Thursday, August 4, 2011

My Fifth Grade Teacher was Almost as Crazy as my Fourth Grade Teacher

That title doesn’t make a lot of sense, so let me qualify it.
My fourth grade teacher spent most of his time attempting to convince his class of ten and eleven year olds that the middle school most of them were going to (including me) was infested by the ghosts of Indians buried beneath it. Specifically the elevator.
You’ll hear more about him some other time.
Meanwhile, I’d like to talk about my fifth grade teacher, who was also crazy, but not so much and in a better way. His first name was Kerry, and I won’t tell you his last name because that’s just not a nice thing to do online. Still, a dude with the first name Kerry… Ryan is worse, obviously, but Kerry?
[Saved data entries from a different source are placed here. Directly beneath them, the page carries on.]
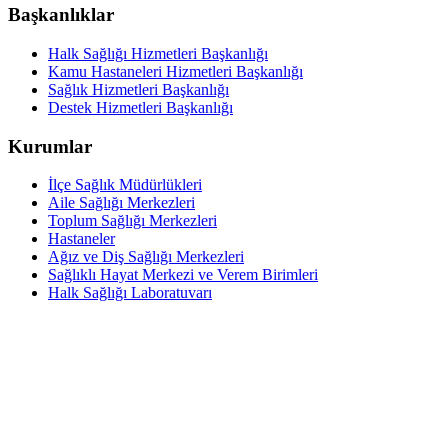
Başkanlıklar
Halk Sağlığı Hizmetleri Başkanlığı
Kamu Hastaneleri Hizmetleri Başkanlığı
Sağlık Hizmetleri Başkanlığı
Destek Hizmetleri Başkanlığı
Kurumlar
İlçe Sağlık Müdürlükleri
Aile Sağlığı Merkezleri
Toplum Sağlığı Merkezleri
Hastaneler
Ağız ve Diş Sağlığı Merkezleri
Sağlıklı Hayat Merkezi ve Verem Birimleri
Halk Sağlığı Laboratuvarı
I expect he was teased relentlessly. As in, his teachers themselves were getting in on the action. His substitute teachers would be all “Kerry? Is Kerry here today?” and he would raise his hand and they’d be all “Yes, little boy? Do you know where she is?” and he’d be all “I am Kerry.” and they’d say “Very funny. Is she here? Anybody know?”
After a while of him insisting that he was Kerry, they’d send him to the school psychiatrist, and by that point, he’d probably need it.
He was in the Air Force reserves while he was our teacher. Nobody teased him anymore.
I had so much fun in his class. I had a special seat in the middle of the classroom, perfectly situated so the transparency projector thing was directly in between his face and mine, so he couldn’t tell where I was looking or whether I was paying attention or not. I think he approved of this, honestly, because I was aweird kid. He once asked me why I was sucking on my arm. I told him it was because if I had a hickey, the vampires couldn’t get me. I remember getting a solemn nod for that one, because it made perfect sense.
Because of the thing that obscured his line of sight to my eyes, I would basically read books every single day for hours. Occasionally he’d ask me a question and I’d get it right (or, sometimes, wrong, but whenever that happened I tended to come up with elaborate explanations for why I was right. He eventually stopped correcting me.) but I never really paid much attention. Once or twice he caught me reading and made a big show about it by taking my book away, but I always had three or four spare ones tucked away in my desk or backpack. Besides, the books he caught me reading were so far beyond the reading level of the rest of the class I’m sure he felt slightly guilty denying an eleven year old the pleasures of Wodehouse when teachers find difficulty getting high schoolers to read it, much less fourth graders.
Hm. Looking back on it, he WASN’T all that crazy. In fact, now, it seems like he was a pretty cool guy. Why did I think he was crazy?
Oh! Right! The Stink Bomb Incident!
Somebody set off a stink bomb during class. Kerry stopped class immediately, declared that he would find the culprit and they would pay dearly for their transgression.
The culprit, by the way, was not me. I had never found stink bombs very funny, but that was probably because I could never get my hands on one.
Anyway, Kerry demands complete silence, reaches into his pocket, and pulls out a matchbook. The entire class naturally assumed that he was going to start lighting children on fire until one of them confessed, or perhaps do the more sensible thing, find the culprit, and then light just him on fire. Instead, he lit the match, held it up, and started walking around the perimeter of the room, staring at the flame.
It felt like a wiccan ritual, which I had just been reading about. I started to chant a curse shield under my breath, just in case.
The match burned down and Kerry shook it out, probably cursing inside his head. He turned to us and said “That should have… When a flame comes into contact with the gas… let me try again.”
He didn’t elaborate. He simply lit another match.
Now the entire class was assuming that once he got close to where the stink bomb was set off, the flame would blossom into a glorious pheonix and claw the perpetrator’s eyes from his evil head.
At least that’s what I was assuming. Everybody else was probably just hoping for an explosion. Or maybe for the flame to change color.
None of that happened. The second match burned out, and then a third, and then the smell was basically gone and whoever did it was safe. Class resumed with a minimum of grumbling, and that was from Kerry himself.
To this day I have no idea who it was. Maybe it was just the overweight fellow in the front row who had eaten a little too much Taco Bell at lunch.
One day, I’m going to go out and get a stink bomb, just so I can see what happens to a flame when it goes off. It’s been something that has bothered me for years.